Hyphen Hydrogen to Sign Agreement for Namibian Hydrogen Hub

  • Hyphen Hydrogen is expected to sign the hydrogen hub’s implementation agreement before the year’s end.
  • Construction of the first-phase facility is expected to commence in January 2025

Hyphen Hydrogen Energy (Pty) Ltd, the selected bidder for a huge green hydrogen project in Namibia, is now expected to put pen to paper for the implementation agreement of the hydrogen hub before the end of the year. The deal is said to be worth USD 10 billion. 

The company made this announcement alongside other updates on the scheme on Thursday. Hyphen said that the Namibian government had approved the appointment of a negotiations team to finalise the deal. When the deal has been signed, the front-end engineering and design phase will be launched. 

Hyphen has also contracted Boston Consulting Group and Lazard as the company’s strategic and financial advisors. Both contractors join Slaughter and May, and ENS Africa to form the legal advisory team of the company.

Dataset entries:
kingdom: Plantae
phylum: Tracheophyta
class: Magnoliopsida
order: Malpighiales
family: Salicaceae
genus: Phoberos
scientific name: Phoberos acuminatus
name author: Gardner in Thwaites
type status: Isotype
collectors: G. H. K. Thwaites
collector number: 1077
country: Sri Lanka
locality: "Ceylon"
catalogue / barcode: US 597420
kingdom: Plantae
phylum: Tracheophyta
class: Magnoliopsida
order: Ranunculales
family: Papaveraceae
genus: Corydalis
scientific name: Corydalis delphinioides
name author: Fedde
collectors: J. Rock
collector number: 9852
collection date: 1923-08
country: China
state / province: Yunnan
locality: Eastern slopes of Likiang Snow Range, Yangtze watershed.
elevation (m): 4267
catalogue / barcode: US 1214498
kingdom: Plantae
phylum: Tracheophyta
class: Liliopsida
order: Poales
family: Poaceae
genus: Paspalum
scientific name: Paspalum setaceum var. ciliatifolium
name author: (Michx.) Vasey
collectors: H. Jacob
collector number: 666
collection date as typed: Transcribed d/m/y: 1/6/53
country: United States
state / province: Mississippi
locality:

— Questions to answer —
a. Does each statement below agree with the Hyphen Hydrogen article? Answer yes or no for each, quoting the words of the article that decide it. (i) Work on building the first-phase facility is expected to start in January 2025. (ii) The deal is reported to be worth USD 10 billion. (iii) The front-end engineering and design phase has already begun.
b. Which firms does the Hyphen Hydrogen article name as Hyphen's advisors?

— Task-by-task outputs —
a.
(i) Yes: "Construction of the first-phase facility is expected to commence in January 2025"
(ii) Yes: "The deal is said to be worth USD 10 billion."
(iii) No: "When the deal has been signed, the front-end engineering and design phase will be launched."

b.
Boston Consulting Group
Lazard
Slaughter and May
ENS Africa